Sprint reports smaller financial losses but higher customer defections
04/30/2014 9:35 AM
05/16/2014 1:31 PM
Sprint felt the heat of competition and its own disruptive network upgrade work as it shed nearly a half million subscribers during the first three months of the year.
The Overland Park wireless carrier on Tuesday said its customer count fell by 467,000 in the first quarter, compared with 415,000 it lost a year ago. The first quarter is traditionally weak for the wireless service industry.
Sprint shares jumped more than 11 percent partly on the company’s forecast that its contract customers will increase in the second half of the year and that its financial outlook is improving as well. Shares gained 84 cents and closed at $8.27.

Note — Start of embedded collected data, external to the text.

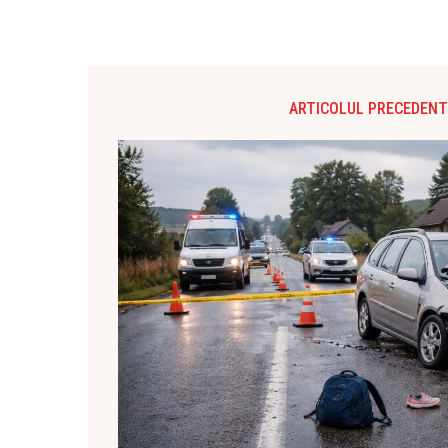
ARTICOLUL PRECEDENT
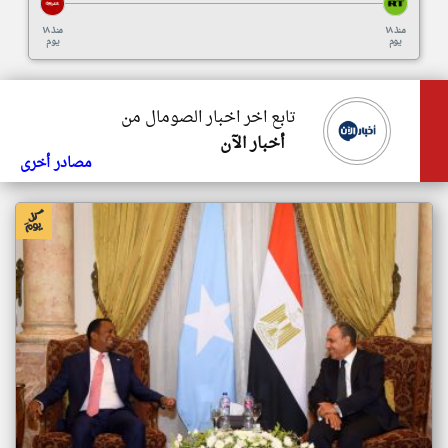
منذ ١٨
منذ ١٨
يوم
يوم
تابع اخر اخبار الصومال من
أخبار الآن
مصادر أخرى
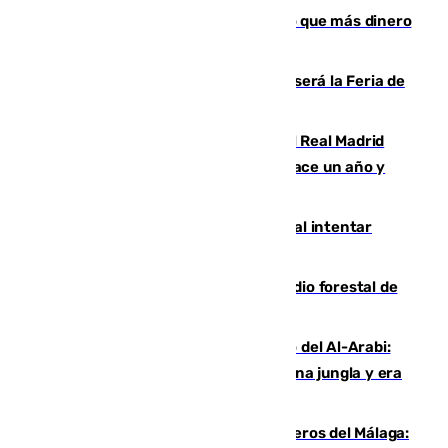
Juanlu Sánchez, el sexto canterano que más dinero
deja en las arcas del Sevilla
Talleres, escape room y música: así será la Feria de
la Juventud Cofrade de Málaga
El fichaje más caro de la historia del Real Madrid
costaba 105 millones de euros menos hace un año y
jugaba en Leganés
Ceuta suma 82 fallecidos en el mar al intentar
cruzar la frontera española
Huelva eleva a emergencia el incendio forestal de
Niebla
Juanfran Funes, sobre el duro juego del Al-Arabi:
“Por momentos nos hemos metido en una jungla y era
hasta peligroso”
Ya se han estrenado los tres delanteros del Málaga:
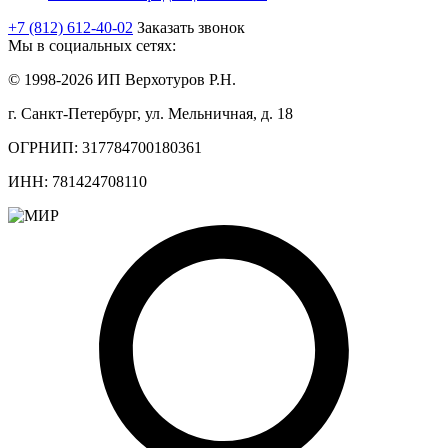
+7 (812) 612-40-02
Заказать звонок
Мы в социальных сетях:
© 1998-2026 ИП Верхотуров Р.Н.
г. Санкт-Петербург, ул. Мельничная, д. 18
ОГРНИП: 317784700180361
ИНН: 781424708110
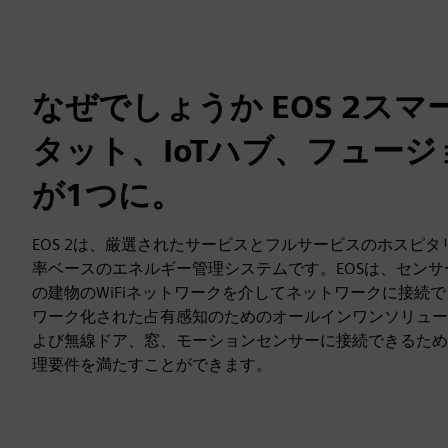
なぜでしょうか EOS 2ス
タット、IoTハブ、フュー
が1つに。
EOS 2は、厳選されたサービスとフルサービスのホスピ
率ベースのエネルギー管理システムです。EOSは、セン
の建物のWiFiネットワークを介してネットワークに接続
ワーク化された占有感知のためのオールインワンソリュー
よび無線ドア、窓、モーションセンサーに接続できるため
理要件を満たすことができます。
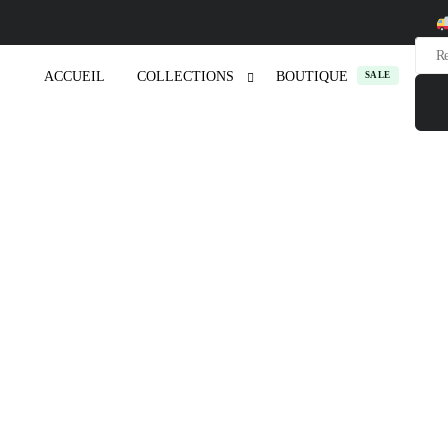
Reche
de
ACCUEIL
COLLECTIONS
BOUTIQUE
SALE
produi
Maillots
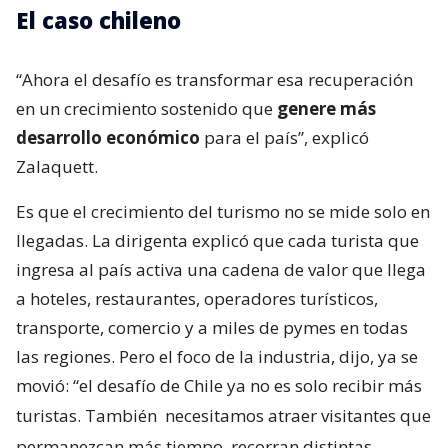
El caso chileno
“Ahora el desafío es transformar esa recuperación
en un crecimiento sostenido que
genere más
desarrollo económico
para el país”, explicó
Zalaquett.
Es que el crecimiento del turismo no se mide solo en
llegadas. La dirigenta explicó que cada turista que
ingresa al país activa una cadena de valor que llega
a hoteles, restaurantes, operadores turísticos,
transporte, comercio y a miles de pymes en todas
las regiones. Pero el foco de la industria, dijo, ya se
movió: “el desafío de Chile ya no es solo recibir más
turistas. También
necesitamos atraer visitantes que
permanezcan más tiempo, recorran distintas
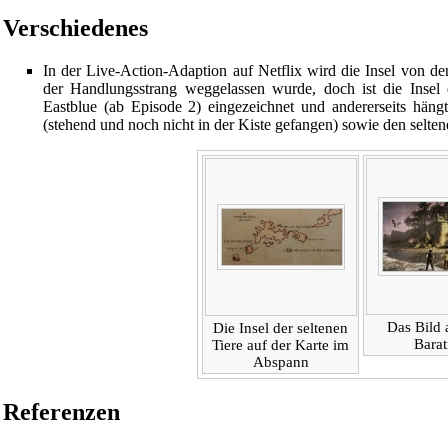
Verschiedenes
In der
Live-Action-Adaption
auf Netflix wird die Insel von d
der Handlungsstrang weggelassen wurde, doch ist die Insel 
Eastblue (ab
Episode 2
) eingezeichnet und andererseits häng
(stehend und noch nicht in der Kiste gefangen) sowie den selten
Das Bild
Die Insel der seltenen
Bara
Tiere auf der Karte im
Abspann
Diese Seite wurde zuletzt am 12. März 2026 um 23:35 Uhr geän
[3 beobachtende Benutzer]
Referenzen
Powered by
Computer-Base
.
Datenschutz-Optionen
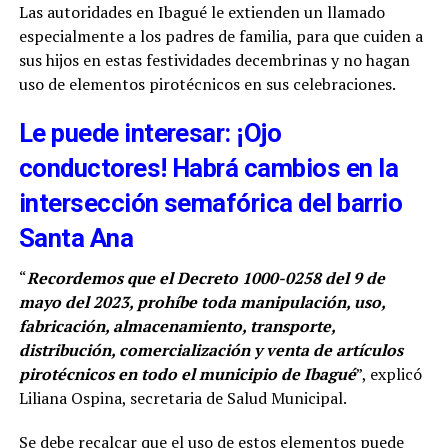
Las autoridades en Ibagué le extienden un llamado
especialmente a los padres de familia, para que cuiden a
sus hijos en estas festividades decembrinas y no hagan
uso de elementos pirotécnicos en sus celebraciones.
Le puede interesar: ¡Ojo
conductores! Habrá cambios en la
intersección semafórica del barrio
Santa Ana
“
Recordemos que el Decreto 1000-0258 del 9 de
mayo del 2023, prohíbe toda manipulación, uso,
fabricación, almacenamiento, transporte,
distribución, comercialización y venta de artículos
pirotécnicos en todo el municipio de Ibagué
”, explicó
Liliana Ospina, secretaria de Salud Municipal.
Se debe recalcar que el uso de estos elementos puede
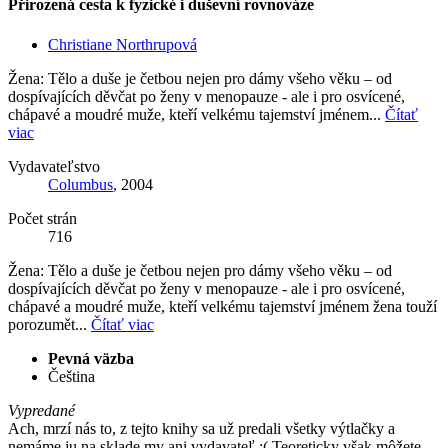
Přirozená cesta k fyzické i duševní rovnováze
Christiane Northrupová
Žena: Tělo a duše je četbou nejen pro dámy všeho věku – od
dospívajících děvčat po ženy v menopauze - ale i pro osvícené,
chápavé a moudré muže, kteří velkému tajemství jménem...
Čítať
viac
Vydavateľstvo
Columbus
, 2004
Počet strán
716
Žena: Tělo a duše je četbou nejen pro dámy všeho věku – od
dospívajících děvčat po ženy v menopauze - ale i pro osvícené,
chápavé a moudré muže, kteří velkému tajemství jménem žena touží
porozumět...
Čítať viac
Pevná väzba
Čeština
Vypredané
Ach, mrzí nás to, z tejto knihy sa už predali všetky výtlačky a
nemáme ju na sklade my ani vydavateľ :( Teoreticky však môžete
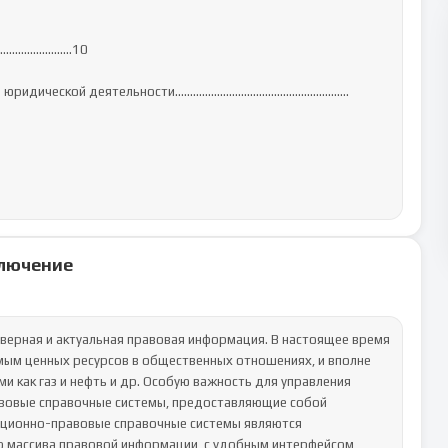
............…10

ем в юридической деятельности………………………………………………….
лючение
верная и актуальная правовая информация. В настоящее время 
мым ценных ресурсов в общественных отношениях, и вполне 
 как газ и нефть и др. Особую важность для управления 
овые справочные системы, предоставляющие собой 
ционно-правовые справочные системы являются 
 массива правовой информации, с удобным интерфейсом, 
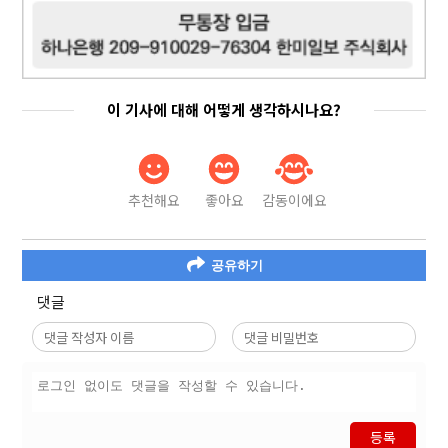
이 기사에 대해 어떻게 생각하시나요?
추천해요
좋아요
감동이에요
공유하기
댓글
등록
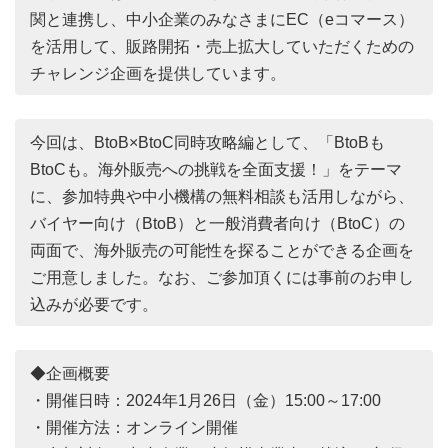
関と連携し、中小企業のみなさまにEC（eコマース）
を活用して、販路開拓・売上拡大していただくための
チャレンジ企画を提供しています。
今回は、BtoB×BtoC同時攻略編として、「BtoBも
BtoCも。海外販売への挑戦を全面支援！」をテーマ
に、参加特典や中小機構の無料相談も活用しながら、
バイヤー向け（BtoB）と一般消費者向け（BtoC）の
両面で、海外販売の可能性を探ることができる企画を
ご用意しました。なお、ご参加頂くには事前のお申し
込みが必要です。
◆企画概要
・開催日時：2024年1月26日（金）15:00～17:00
・開催方法：オンライン開催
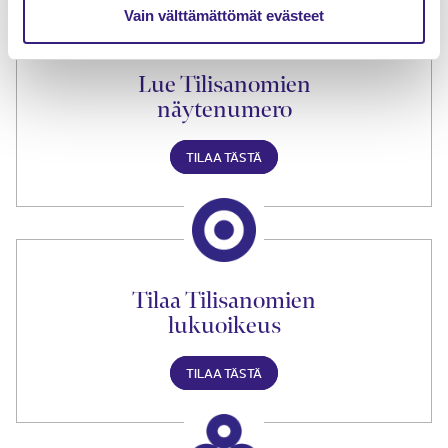
Vain välttämättömät evästeet
Lue Tilisanomien
näytenumero
TILAA TÄSTÄ
Tilaa Tilisanomien
lukuoikeus
TILAA TÄSTÄ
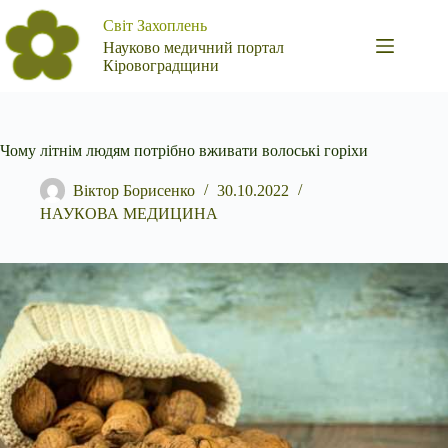
Перейти
Світ Захоплень
до
вмісту
Науково медичний портал
Кіровоградщини
Чому літнім людям потрібно вживати волоські горіхи
Віктор Борисенко
30.10.2022
НАУКОВА МЕДИЦИНА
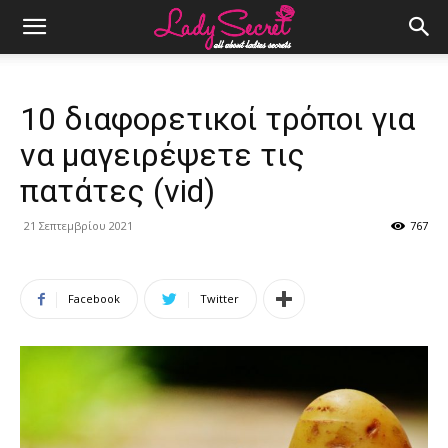
10 διαφορετικοί τρόποι για
να μαγειρέψετε τις
πατάτες (vid)
21 Σεπτεμβρίου 2021
767
Facebook
Twitter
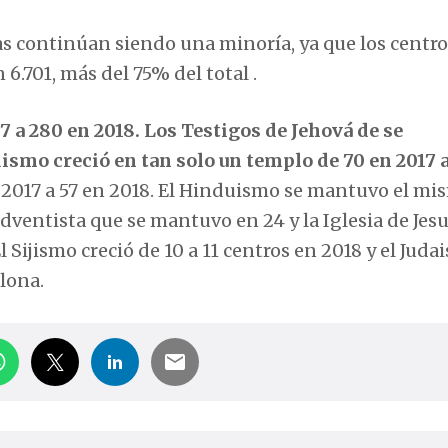
as continúan siendo una minoría, ya que los centro
6.701, más del 75% del total .
 a 280 en 2018. Los Testigos de Jehová de se
ismo creció en tan solo un templo de 70 en 2017 a
n 2017 a 57 en 2018. El Hinduismo se mantuvo el mi
Adventista que se mantuvo en 24 y la Iglesia de Jes
l Sijismo creció de 10 a 11 centros en 2018 y el Juda
lona.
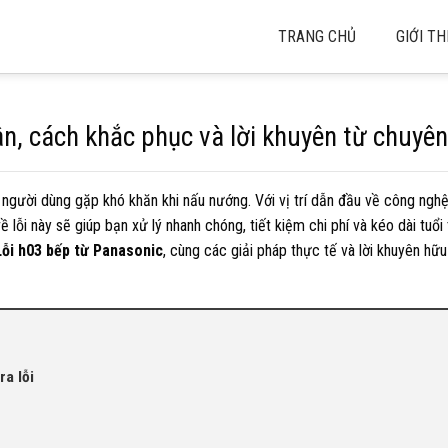
TRANG CHỦ
GIỚI TH
n, cách khắc phục và lời khuyên từ chuyên
 người dùng gặp khó khăn khi nấu nướng. Với vị trí dẫn đầu về công ngh
lỗi này sẽ giúp bạn xử lý nhanh chóng, tiết kiệm chi phí và kéo dài tuổi t
Lỗi h03 bếp từ Panasonic
, cùng các giải pháp thực tế và lời khuyên hữu
ra lỗi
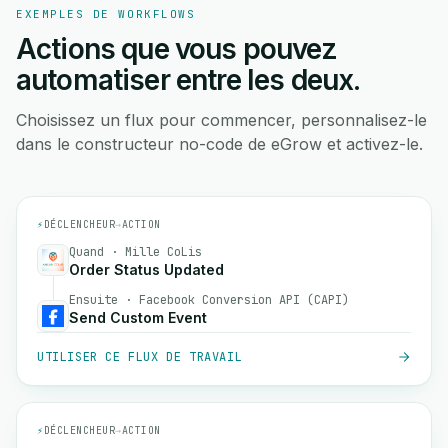
EXEMPLES DE WORKFLOWS
Actions que vous pouvez
automatiser entre les deux.
Choisissez un flux pour commencer, personnalisez-le
dans le constructeur no-code de eGrow et activez-le.
⚡
DÉCLENCHEUR
→
ACTION
Quand · Mille CoLis
Order Status Updated
Ensuite · Facebook Conversion API (CAPI)
Send Custom Event
UTILISER CE FLUX DE TRAVAIL
⚡
DÉCLENCHEUR
→
ACTION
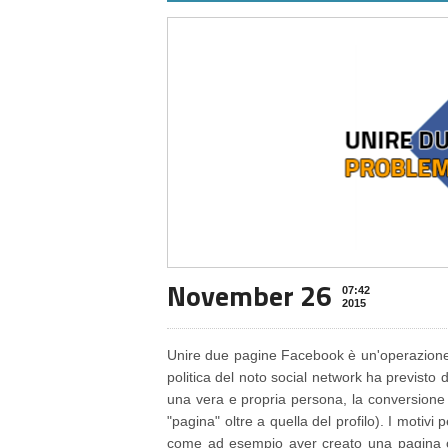
November 26
07:42
2015
Unire due pagine Facebook è un'operazione
politica del noto social network ha previsto 
una vera e propria persona, la conversione
"pagina" oltre a quella del profilo). I motiv
come ad esempio aver creato una pagina c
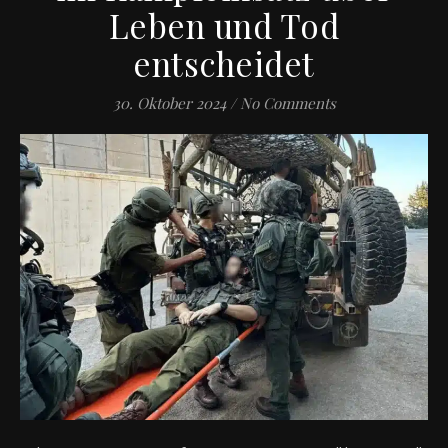
Leben und Tod
entscheidet
30. Oktober 2024
/
No Comments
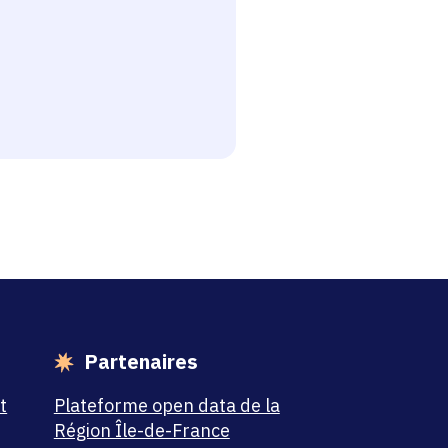
esse-papier
Partenaires
t
Plateforme open data de la
Région Île-de-France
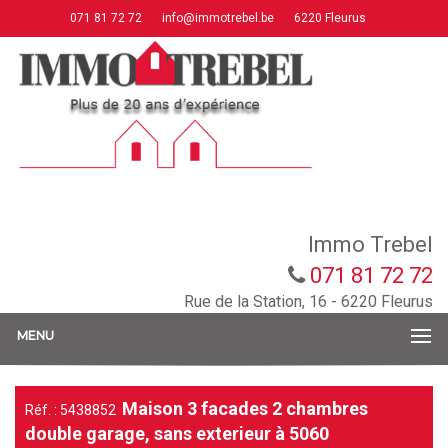
071 81 72 72
info@immotrebel.be
6220 Fleurus
Immo Trebel
071 81 72 72
Rue de la Station, 16 - 6220 Fleurus
MENU
Maison 3 facades 2 chambres
Réf. : 5438852
double garage, sans exterieur à 5060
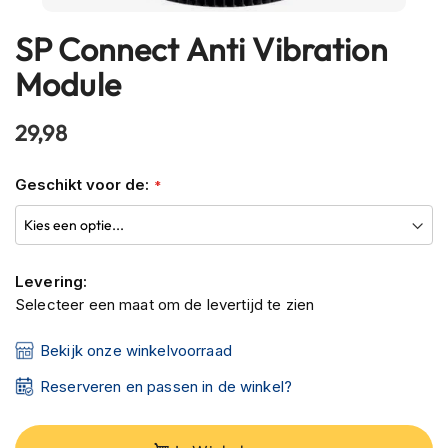
h
e
SP Connect Anti Vibration
Ga
l
naar
m
Module
het
e
n
begin
29,98
van
B
de
l
Geschikt voor de:
afbeeldingen-
u
e
gallerij
t
o
o
Levering:
t
h
Selecteer een maat om de levertijd te zien
h
e
Bekijk onze winkelvoorraad
l
m
Reserveren en passen in de winkel?
e
n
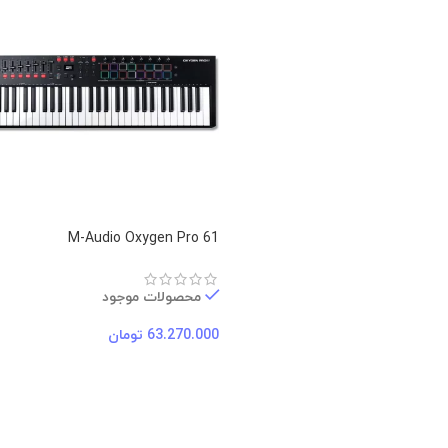
M-Audio Oxygen Pro 61
محصولات موجود
63.270.000
تومان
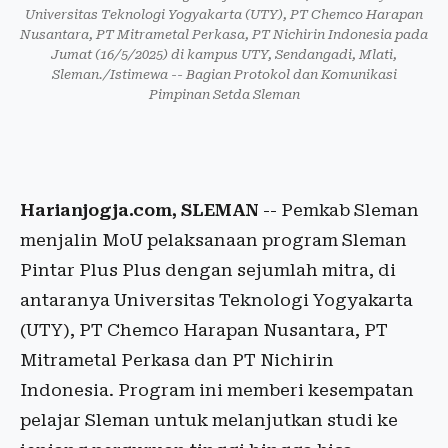
Universitas Teknologi Yogyakarta (UTY), PT Chemco Harapan
Nusantara, PT Mitrametal Perkasa, PT Nichirin Indonesia pada
Jumat (16/5/2025) di kampus UTY, Sendangadi, Mlati,
Sleman./Istimewa -- Bagian Protokol dan Komunikasi
Pimpinan Setda Sleman
Harianjogja.com, SLEMAN
-- Pemkab Sleman
menjalin MoU pelaksanaan program Sleman
Pintar Plus Plus dengan sejumlah mitra, di
antaranya Universitas Teknologi Yogyakarta
(UTY), PT Chemco Harapan Nusantara, PT
Mitrametal Perkasa dan PT Nichirin
Indonesia. Program ini memberi kesempatan
pelajar Sleman untuk melanjutkan studi ke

Chief financial officer Joe Euteneuer said Sprint’s new Framily service plan will help in that cause. It gives a discount to customers who recruit additional subscribers under the friends-and-family plan Sprint calls Framily.
“We want our customers to be our sales advocates, to go out and get us more” customers, he said. “That’s really the power of the service.”
During the first quarter — in which Framily was available only a short while — subscriber losses included 231,000 customers under contract, which produce the most revenue for the company. Month-to-month subscriptions fell by 364,000.
Sprint ended March with 54.9 million customer connections, including 4.85 million non-phone devices. A year ago, it had 55.2 million subscribers.
Management attributed some of the decline to changes in how the federal Lifeline phone support program certifies eligible participants.
But the big hit, according to the company, came from unhappy customers who suffered blocked and dropped calls as Sprint crews work on ripping out and replacing the old voice network while building a new data network.
Sprint said its network upgrade will be mostly done at midyear and it will lose fewer customers because of it. It officially promised to increase its total number of customers under contract during the second half of his year.
Bill Ho, an industry observer with 556 Ventures LLC in Reston, Va., said it was noteworthy that the company flagged its own behavior during a highly competitive market.
No. 4 carrier T-Mobile US aggressively sought new customers in the quarter by agreeing to pay their early termination fees at other carriers if they switch. Sprint launched a similar program that expires next month.
Analysts had said AT&T and Verizon each posted an increase in subscribers under contract during the quarter but relied heavily on new tablet subscriptions to do so. Tablets generate less revenue for the wireless companies than cellphone contracts do.
Verizon in particular said its tablet and other non-phone connections grew more than its total of customers under contract. The upshot was its phone connections under contract declined by 100,000 in the quarter.
Analyst Craig Moffett of MoffettNathanson Research said Sprint suffered the same fate. Its contract subscriber count got a big boost from the 516,000 tablets that customers connected but still declined overall by the 231,000 Sprint reported.
All told, Sprint shed “a truly heart-stopping” number of phone subscribers, Moffett wrote in a note to clients.
Financially, however, Sprint fared better early this year. Its net loss totaled $151 million, down from the $643 million loss it suffered in the first three months of 2013.
Its operations earned a profit of $420 million, the best showing in seven years. The total doesn’t count interest expenses and other charges that led to the $151 million net loss. Its revenues totaled $8.9 billion, up from $8.8 billion a year earlier.